Filter the entries for the word "orientation". Copy each line in which it occurs.

** Opening Supplied data block **

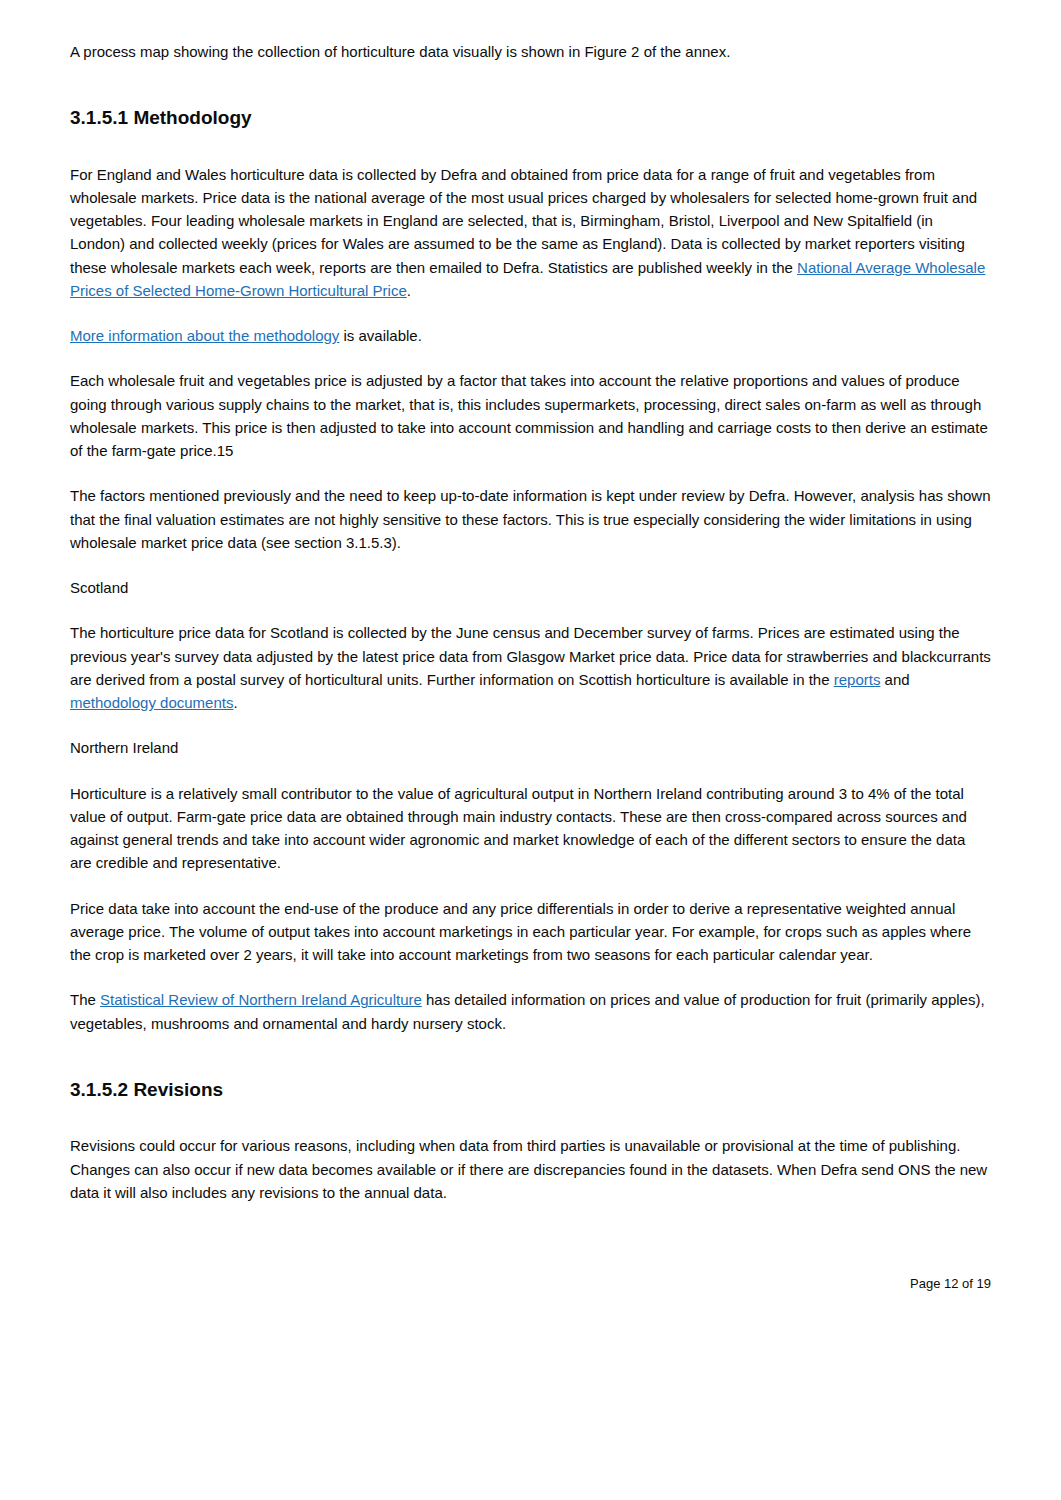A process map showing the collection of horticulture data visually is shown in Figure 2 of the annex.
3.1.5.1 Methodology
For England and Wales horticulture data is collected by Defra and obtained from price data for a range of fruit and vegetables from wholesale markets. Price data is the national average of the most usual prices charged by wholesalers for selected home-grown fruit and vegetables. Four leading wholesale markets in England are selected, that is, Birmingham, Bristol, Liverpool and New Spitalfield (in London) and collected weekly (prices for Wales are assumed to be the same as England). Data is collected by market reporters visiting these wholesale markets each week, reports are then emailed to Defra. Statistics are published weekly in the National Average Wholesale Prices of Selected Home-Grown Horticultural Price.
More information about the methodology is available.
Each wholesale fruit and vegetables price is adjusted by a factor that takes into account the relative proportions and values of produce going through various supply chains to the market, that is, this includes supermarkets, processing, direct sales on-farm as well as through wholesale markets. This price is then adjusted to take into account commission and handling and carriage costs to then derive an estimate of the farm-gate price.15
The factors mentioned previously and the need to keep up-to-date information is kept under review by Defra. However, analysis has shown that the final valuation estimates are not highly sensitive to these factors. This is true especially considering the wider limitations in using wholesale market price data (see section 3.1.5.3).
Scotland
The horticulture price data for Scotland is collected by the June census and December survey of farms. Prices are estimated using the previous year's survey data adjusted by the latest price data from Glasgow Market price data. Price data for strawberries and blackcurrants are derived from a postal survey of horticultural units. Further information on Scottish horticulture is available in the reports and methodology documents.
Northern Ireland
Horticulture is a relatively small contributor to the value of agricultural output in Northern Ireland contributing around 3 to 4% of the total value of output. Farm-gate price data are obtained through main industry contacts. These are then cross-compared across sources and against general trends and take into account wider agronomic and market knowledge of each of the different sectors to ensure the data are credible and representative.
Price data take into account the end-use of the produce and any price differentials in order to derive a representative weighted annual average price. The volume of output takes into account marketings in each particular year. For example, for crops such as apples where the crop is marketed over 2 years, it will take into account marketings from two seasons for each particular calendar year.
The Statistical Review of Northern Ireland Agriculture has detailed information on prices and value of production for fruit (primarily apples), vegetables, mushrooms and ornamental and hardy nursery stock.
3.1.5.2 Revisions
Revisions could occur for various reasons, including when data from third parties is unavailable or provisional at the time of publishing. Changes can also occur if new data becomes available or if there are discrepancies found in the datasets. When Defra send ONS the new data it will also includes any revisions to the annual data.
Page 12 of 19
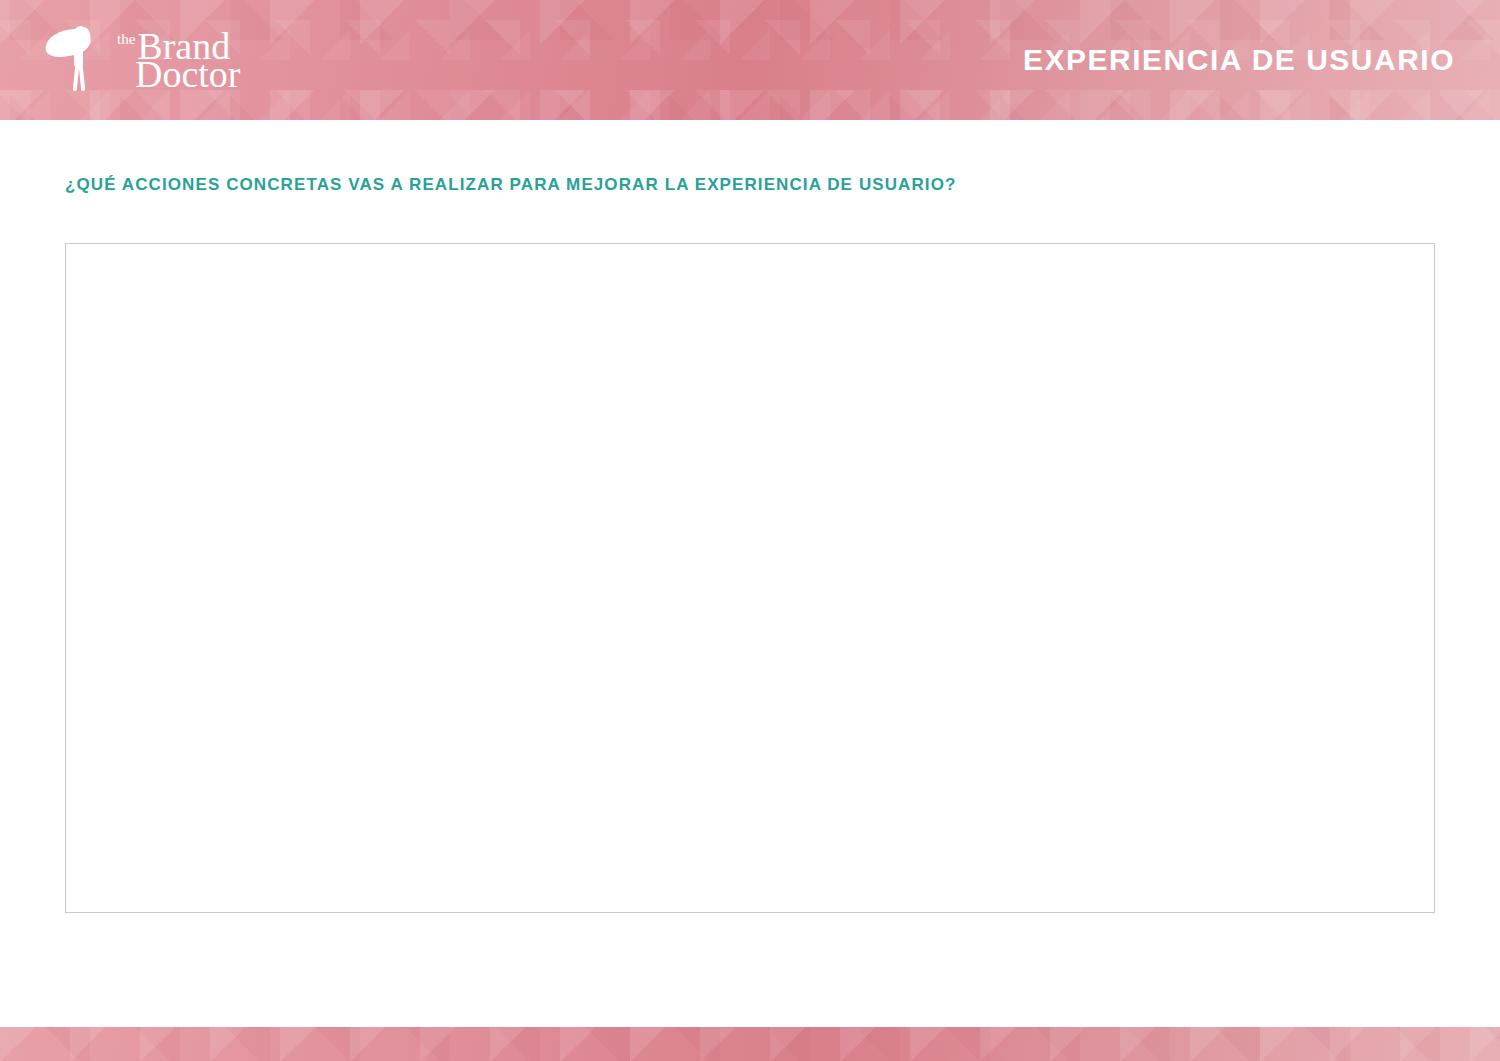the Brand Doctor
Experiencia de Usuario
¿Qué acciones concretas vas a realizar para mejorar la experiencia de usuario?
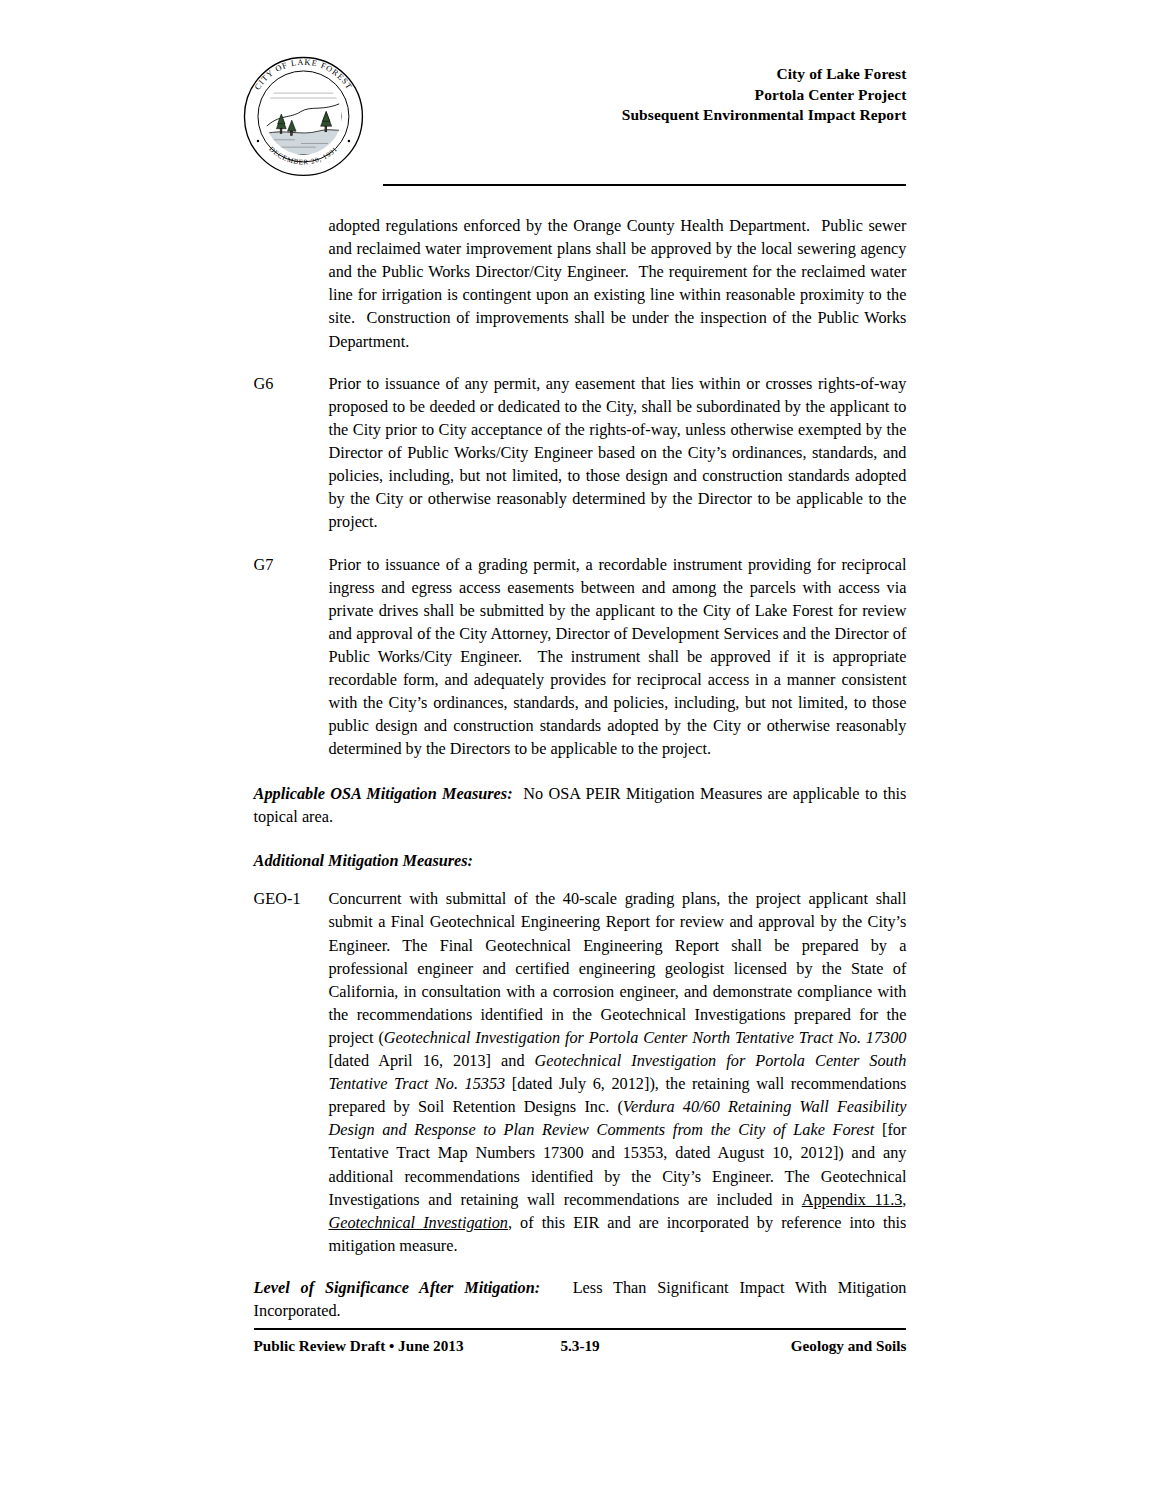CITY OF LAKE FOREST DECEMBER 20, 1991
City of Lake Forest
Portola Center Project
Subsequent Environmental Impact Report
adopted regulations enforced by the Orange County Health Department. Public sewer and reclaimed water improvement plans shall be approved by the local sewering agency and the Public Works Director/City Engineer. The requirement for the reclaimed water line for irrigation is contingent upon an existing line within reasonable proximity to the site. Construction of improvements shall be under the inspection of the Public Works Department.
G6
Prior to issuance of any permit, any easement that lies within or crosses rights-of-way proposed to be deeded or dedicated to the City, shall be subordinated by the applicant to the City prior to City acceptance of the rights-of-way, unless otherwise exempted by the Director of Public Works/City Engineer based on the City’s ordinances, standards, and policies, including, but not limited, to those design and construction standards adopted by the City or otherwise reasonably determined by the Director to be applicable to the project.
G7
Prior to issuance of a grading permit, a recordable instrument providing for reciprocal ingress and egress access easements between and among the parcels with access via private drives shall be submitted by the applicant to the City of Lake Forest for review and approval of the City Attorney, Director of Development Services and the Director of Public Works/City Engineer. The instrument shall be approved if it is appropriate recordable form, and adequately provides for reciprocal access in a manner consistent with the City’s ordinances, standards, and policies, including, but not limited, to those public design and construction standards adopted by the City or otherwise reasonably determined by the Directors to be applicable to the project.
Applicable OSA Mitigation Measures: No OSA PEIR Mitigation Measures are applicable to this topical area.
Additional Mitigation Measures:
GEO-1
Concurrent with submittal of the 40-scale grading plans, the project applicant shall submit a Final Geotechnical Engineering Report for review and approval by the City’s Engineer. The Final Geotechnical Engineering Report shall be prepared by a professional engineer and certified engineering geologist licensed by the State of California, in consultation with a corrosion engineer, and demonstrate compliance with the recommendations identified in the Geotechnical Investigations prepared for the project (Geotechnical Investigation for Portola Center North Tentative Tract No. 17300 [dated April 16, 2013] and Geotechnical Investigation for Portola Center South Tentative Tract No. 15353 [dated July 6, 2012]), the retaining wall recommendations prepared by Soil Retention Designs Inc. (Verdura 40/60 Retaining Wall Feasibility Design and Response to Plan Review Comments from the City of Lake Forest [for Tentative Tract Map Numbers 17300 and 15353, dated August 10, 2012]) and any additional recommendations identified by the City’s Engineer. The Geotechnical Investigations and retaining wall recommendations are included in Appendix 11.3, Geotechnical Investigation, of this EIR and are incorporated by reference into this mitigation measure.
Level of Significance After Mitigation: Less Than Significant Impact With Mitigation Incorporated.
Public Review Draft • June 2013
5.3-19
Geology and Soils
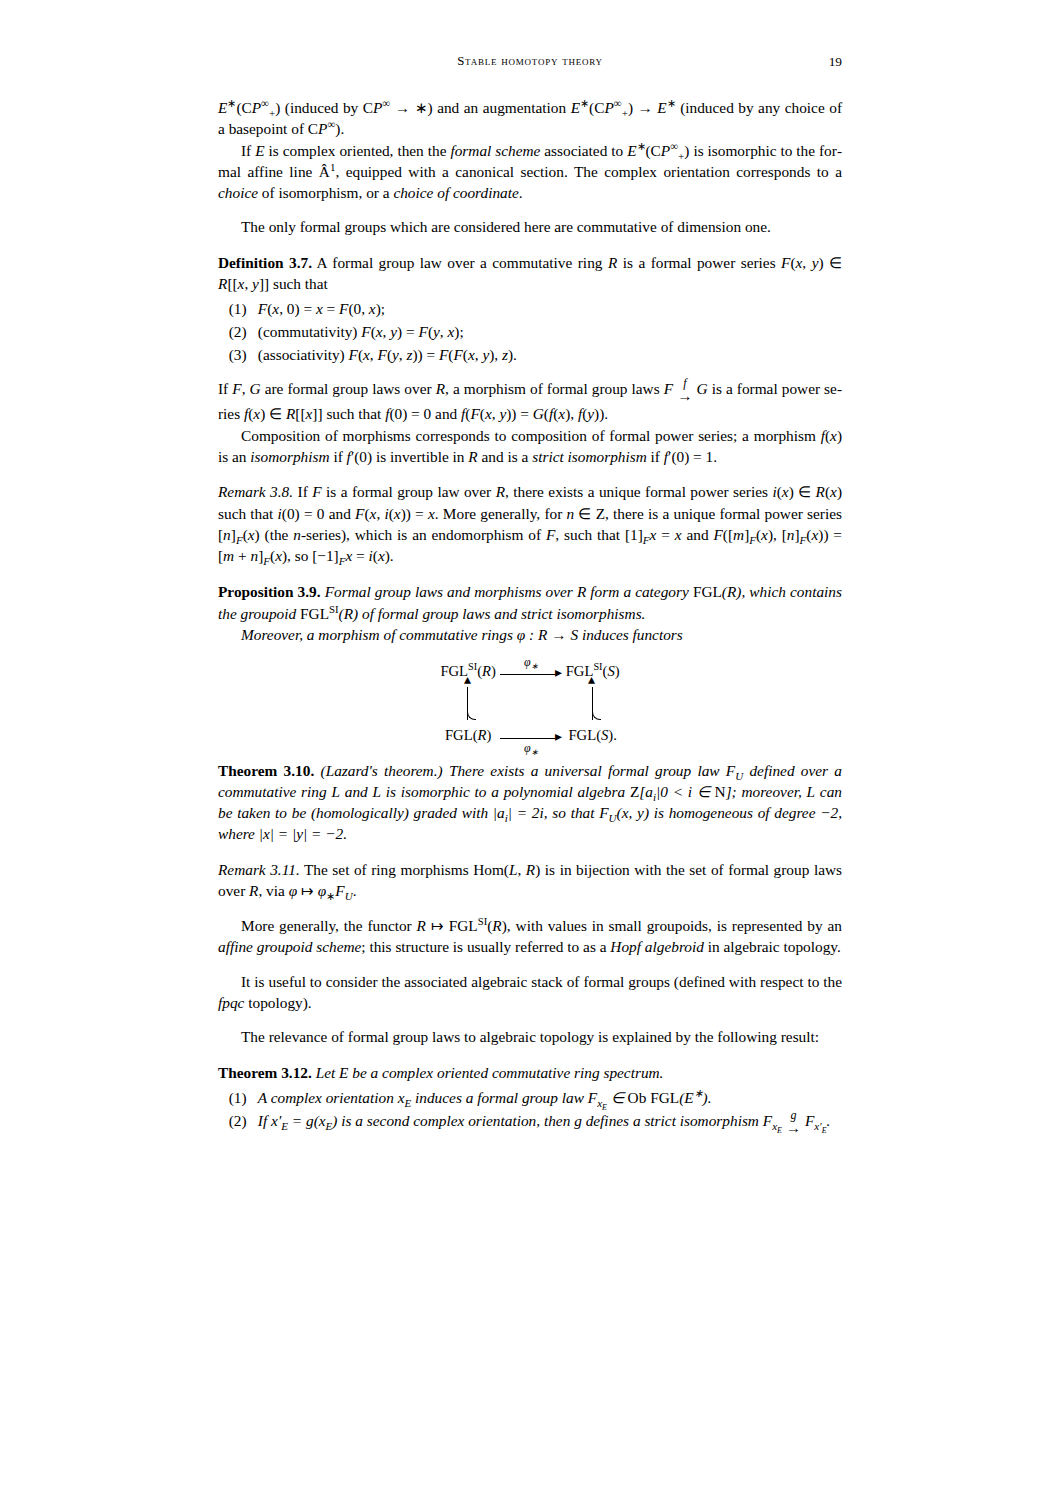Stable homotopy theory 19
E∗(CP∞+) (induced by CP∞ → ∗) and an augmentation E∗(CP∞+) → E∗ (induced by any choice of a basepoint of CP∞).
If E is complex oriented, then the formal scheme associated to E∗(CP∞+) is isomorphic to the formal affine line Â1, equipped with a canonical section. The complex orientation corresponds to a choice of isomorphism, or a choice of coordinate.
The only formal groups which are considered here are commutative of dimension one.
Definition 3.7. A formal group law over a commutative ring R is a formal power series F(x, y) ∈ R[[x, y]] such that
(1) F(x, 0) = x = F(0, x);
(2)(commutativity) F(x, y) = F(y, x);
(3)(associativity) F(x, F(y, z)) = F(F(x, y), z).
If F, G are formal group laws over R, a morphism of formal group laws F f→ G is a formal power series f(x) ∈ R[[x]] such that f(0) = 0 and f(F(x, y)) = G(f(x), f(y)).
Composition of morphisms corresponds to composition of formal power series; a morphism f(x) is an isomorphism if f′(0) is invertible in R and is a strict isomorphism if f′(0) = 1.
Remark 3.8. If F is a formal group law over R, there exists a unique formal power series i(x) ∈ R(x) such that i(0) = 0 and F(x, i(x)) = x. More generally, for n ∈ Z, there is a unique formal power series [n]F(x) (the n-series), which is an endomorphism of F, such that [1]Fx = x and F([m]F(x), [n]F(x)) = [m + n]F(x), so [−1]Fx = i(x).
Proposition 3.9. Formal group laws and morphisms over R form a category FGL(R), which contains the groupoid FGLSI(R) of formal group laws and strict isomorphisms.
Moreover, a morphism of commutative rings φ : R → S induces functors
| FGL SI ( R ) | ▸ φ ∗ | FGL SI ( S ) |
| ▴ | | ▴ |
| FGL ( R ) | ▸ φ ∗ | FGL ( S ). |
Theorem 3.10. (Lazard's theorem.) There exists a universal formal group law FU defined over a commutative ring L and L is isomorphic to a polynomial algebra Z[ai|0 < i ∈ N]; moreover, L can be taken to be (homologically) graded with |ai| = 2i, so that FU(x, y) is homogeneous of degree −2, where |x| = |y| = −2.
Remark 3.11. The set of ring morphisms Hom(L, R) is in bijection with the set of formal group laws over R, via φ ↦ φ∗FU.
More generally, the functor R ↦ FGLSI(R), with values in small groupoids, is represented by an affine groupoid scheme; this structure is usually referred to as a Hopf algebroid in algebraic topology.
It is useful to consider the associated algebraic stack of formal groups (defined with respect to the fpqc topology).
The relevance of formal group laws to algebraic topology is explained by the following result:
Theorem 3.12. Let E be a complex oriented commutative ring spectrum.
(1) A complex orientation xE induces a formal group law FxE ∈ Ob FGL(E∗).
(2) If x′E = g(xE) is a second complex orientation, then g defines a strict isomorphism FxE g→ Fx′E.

** Closing Supplied data block **

[Exercise solution]
If E is complex oriented, then the formal scheme associated to E∗(CP∞+) is isomorphic to the formal affine line Â1, equipped with a canonical section. The complex orientation corresponds to a choice of isomorphism, or a choice of coordinate.
(1) A complex orientation xE induces a formal group law FxE ∈ Ob FGL(E∗).
(2) If x′E = g(xE) is a second complex orientation, then g defines a strict isomorphism FxE g→ Fx′E.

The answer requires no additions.